Avoid SkillOpt when:

  • Your agent already has access to fine-tuning or retrieval-augmented generation (RAG) pipelines that can adapt to new tasks without skill document edits.
  • You lack a representative validation set. Without a strong validation gate, SkillOpt-Sleep can silently degrade agent performance.
  • Your tasks are too diverse for a single skill document. SkillOpt works best when training tasks share common patterns (e.g., all tasks involve API calls to the same service). If task clustering reveals more than five distinct task types, consider training separate skills per cluster.
  • You need real-time adaptation.
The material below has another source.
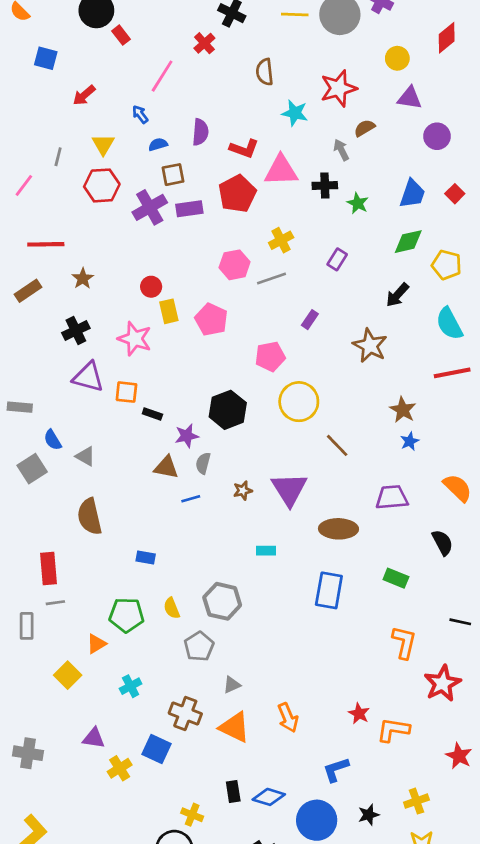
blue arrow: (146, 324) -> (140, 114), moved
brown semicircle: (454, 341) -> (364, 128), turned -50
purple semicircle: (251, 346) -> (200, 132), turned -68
SkillOpt’s training loop runs offline (minutes to hours per epoch), so it cannot respond to live production failures.
  • Your validation set is smaller than 50 tasks or less than 5% of training set size. The validation gate will produce false positives (accepting bad edits) or false negatives (rejecting good edits).

The validation gate is the linchpin. If you cannot construct a held-out validation set that accurately predicts production performance, SkillOpt becomes a liability.